Work task:
Repeat the entries exactly, keeping every line as it is.

Data supplied:
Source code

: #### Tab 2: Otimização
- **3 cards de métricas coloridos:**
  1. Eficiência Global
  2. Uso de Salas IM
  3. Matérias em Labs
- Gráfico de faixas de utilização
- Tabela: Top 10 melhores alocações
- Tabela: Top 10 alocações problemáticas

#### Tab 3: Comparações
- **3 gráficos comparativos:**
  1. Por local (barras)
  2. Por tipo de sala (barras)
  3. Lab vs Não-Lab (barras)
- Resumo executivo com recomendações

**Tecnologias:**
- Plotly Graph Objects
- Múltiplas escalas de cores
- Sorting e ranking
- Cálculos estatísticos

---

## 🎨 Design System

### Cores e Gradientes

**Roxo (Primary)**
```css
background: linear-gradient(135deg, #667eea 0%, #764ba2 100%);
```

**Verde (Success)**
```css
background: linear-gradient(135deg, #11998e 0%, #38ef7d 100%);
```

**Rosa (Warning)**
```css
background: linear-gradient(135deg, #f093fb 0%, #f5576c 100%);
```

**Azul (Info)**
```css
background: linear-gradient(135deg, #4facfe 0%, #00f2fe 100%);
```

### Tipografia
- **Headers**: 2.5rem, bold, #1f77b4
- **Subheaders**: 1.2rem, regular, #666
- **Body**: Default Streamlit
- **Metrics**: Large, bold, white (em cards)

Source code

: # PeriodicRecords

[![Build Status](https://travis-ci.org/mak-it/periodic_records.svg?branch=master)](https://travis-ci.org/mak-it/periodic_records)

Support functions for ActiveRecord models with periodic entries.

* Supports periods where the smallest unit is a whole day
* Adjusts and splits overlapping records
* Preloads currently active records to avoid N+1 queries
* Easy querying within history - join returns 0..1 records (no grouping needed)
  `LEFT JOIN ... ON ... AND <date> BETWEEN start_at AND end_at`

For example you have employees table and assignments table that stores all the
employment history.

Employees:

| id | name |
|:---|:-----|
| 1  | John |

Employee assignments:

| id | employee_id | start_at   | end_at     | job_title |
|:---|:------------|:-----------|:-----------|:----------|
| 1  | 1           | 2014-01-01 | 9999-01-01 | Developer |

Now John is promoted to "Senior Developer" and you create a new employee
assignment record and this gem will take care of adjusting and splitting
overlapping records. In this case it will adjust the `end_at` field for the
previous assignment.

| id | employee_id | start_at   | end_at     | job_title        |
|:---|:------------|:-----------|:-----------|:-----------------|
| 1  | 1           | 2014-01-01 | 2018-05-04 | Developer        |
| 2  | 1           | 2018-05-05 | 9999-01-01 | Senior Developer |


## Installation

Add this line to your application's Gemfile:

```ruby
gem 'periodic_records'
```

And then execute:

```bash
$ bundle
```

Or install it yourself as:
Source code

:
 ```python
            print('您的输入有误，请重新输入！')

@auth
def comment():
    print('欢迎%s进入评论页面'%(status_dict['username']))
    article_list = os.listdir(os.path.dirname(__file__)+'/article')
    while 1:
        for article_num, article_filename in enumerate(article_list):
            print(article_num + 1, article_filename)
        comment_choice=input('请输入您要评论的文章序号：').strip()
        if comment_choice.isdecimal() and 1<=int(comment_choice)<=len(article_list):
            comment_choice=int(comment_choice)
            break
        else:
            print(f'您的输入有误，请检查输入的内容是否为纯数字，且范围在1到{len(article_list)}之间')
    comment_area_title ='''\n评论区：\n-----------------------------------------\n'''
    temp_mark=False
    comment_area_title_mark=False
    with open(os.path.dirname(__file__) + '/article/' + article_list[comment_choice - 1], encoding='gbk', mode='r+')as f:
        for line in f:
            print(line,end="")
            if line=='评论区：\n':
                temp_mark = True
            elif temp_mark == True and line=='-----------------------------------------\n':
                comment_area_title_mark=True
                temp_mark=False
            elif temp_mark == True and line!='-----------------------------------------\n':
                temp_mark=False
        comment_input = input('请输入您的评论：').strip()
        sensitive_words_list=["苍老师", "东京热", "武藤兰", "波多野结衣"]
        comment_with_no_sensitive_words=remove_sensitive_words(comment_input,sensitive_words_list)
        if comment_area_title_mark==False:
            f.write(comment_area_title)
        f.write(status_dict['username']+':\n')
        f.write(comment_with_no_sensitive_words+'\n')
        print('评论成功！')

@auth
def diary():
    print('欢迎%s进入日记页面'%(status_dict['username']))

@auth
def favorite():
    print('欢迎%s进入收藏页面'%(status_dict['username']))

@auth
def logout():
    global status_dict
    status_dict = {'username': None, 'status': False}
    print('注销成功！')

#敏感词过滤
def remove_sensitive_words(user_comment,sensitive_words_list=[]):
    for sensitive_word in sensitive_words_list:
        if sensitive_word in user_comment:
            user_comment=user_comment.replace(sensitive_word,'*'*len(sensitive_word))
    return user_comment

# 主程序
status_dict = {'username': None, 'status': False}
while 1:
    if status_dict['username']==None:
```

Answer to this exercise:
Source code

: #### Tab 2: Otimização
- **3 cards de métricas coloridos:**
  1. Eficiência Global
  2. Uso de Salas IM
  3. Matérias em Labs
- Gráfico de faixas de utilização
- Tabela: Top 10 melhores alocações
- Tabela: Top 10 alocações problemáticas

#### Tab 3: Comparações
- **3 gráficos comparativos:**
  1. Por local (barras)
  2. Por tipo de sala (barras)
  3. Lab vs Não-Lab (barras)
- Resumo executivo com recomendações

**Tecnologias:**
- Plotly Graph Objects
- Múltiplas escalas de cores
- Sorting e ranking
- Cálculos estatísticos

---

## 🎨 Design System

### Cores e Gradientes

**Roxo (Primary)**
```css
background: linear-gradient(135deg, #667eea 0%, #764ba2 100%);
```

**Verde (Success)**
```css
background: linear-gradient(135deg, #11998e 0%, #38ef7d 100%);
```

**Rosa (Warning)**
```css
background: linear-gradient(135deg, #f093fb 0%, #f5576c 100%);
```

**Azul (Info)**
```css
background: linear-gradient(135deg, #4facfe 0%, #00f2fe 100%);
```

### Tipografia
- **Headers**: 2.5rem, bold, #1f77b4
- **Subheaders**: 1.2rem, regular, #666
- **Body**: Default Streamlit
- **Metrics**: Large, bold, white (em cards)

Source code

: # PeriodicRecords

[![Build Status](https://travis-ci.org/mak-it/periodic_records.svg?branch=master)](https://travis-ci.org/mak-it/periodic_records)

Support functions for ActiveRecord models with periodic entries.

* Supports periods where the smallest unit is a whole day
* Adjusts and splits overlapping records
* Preloads currently active records to avoid N+1 queries
* Easy querying within history - join returns 0..1 records (no grouping needed)
  `LEFT JOIN ... ON ... AND <date> BETWEEN start_at AND end_at`

For example you have employees table and assignments table that stores all the
employment history.

Employees:

| id | name |
|:---|:-----|
| 1  | John |

Employee assignments:

| id | employee_id | start_at   | end_at     | job_title |
|:---|:------------|:-----------|:-----------|:----------|
| 1  | 1           | 2014-01-01 | 9999-01-01 | Developer |

Now John is promoted to "Senior Developer" and you create a new employee
assignment record and this gem will take care of adjusting and splitting
overlapping records. In this case it will adjust the `end_at` field for the
previous assignment.

| id | employee_id | start_at   | end_at     | job_title        |
|:---|:------------|:-----------|:-----------|:-----------------|
| 1  | 1           | 2014-01-01 | 2018-05-04 | Developer        |
| 2  | 1           | 2018-05-05 | 9999-01-01 | Senior Developer |


## Installation

Add this line to your application's Gemfile:

```ruby
gem 'periodic_records'
```

And then execute:

```bash
$ bundle
```

Or install it yourself as:
Source code

:
 ```python
            print('您的输入有误，请重新输入！')

@auth
def comment():
    print('欢迎%s进入评论页面'%(status_dict['username']))
    article_list = os.listdir(os.path.dirname(__file__)+'/article')
    while 1:
        for article_num, article_filename in enumerate(article_list):
            print(article_num + 1, article_filename)
        comment_choice=input('请输入您要评论的文章序号：').strip()
        if comment_choice.isdecimal() and 1<=int(comment_choice)<=len(article_list):
            comment_choice=int(comment_choice)
            break
        else:
            print(f'您的输入有误，请检查输入的内容是否为纯数字，且范围在1到{len(article_list)}之间')
    comment_area_title ='''\n评论区：\n-----------------------------------------\n'''
    temp_mark=False
    comment_area_title_mark=False
    with open(os.path.dirname(__file__) + '/article/' + article_list[comment_choice - 1], encoding='gbk', mode='r+')as f:
        for line in f:
            print(line,end="")
            if line=='评论区：\n':
                temp_mark = True
            elif temp_mark == True and line=='-----------------------------------------\n':
                comment_area_title_mark=True
                temp_mark=False
            elif temp_mark == True and line!='-----------------------------------------\n':
                temp_mark=False
        comment_input = input('请输入您的评论：').strip()
        sensitive_words_list=["苍老师", "东京热", "武藤兰", "波多野结衣"]
        comment_with_no_sensitive_words=remove_sensitive_words(comment_input,sensitive_words_list)
        if comment_area_title_mark==False:
            f.write(comment_area_title)
        f.write(status_dict['username']+':\n')
        f.write(comment_with_no_sensitive_words+'\n')
        print('评论成功！')

@auth
def diary():
    print('欢迎%s进入日记页面'%(status_dict['username']))

@auth
def favorite():
    print('欢迎%s进入收藏页面'%(status_dict['username']))

@auth
def logout():
    global status_dict
    status_dict = {'username': None, 'status': False}
    print('注销成功！')

#敏感词过滤
def remove_sensitive_words(user_comment,sensitive_words_list=[]):
    for sensitive_word in sensitive_words_list:
        if sensitive_word in user_comment:
            user_comment=user_comment.replace(sensitive_word,'*'*len(sensitive_word))
    return user_comment

# 主程序
status_dict = {'username': None, 'status': False}
while 1:
    if status_dict['username']==None:
```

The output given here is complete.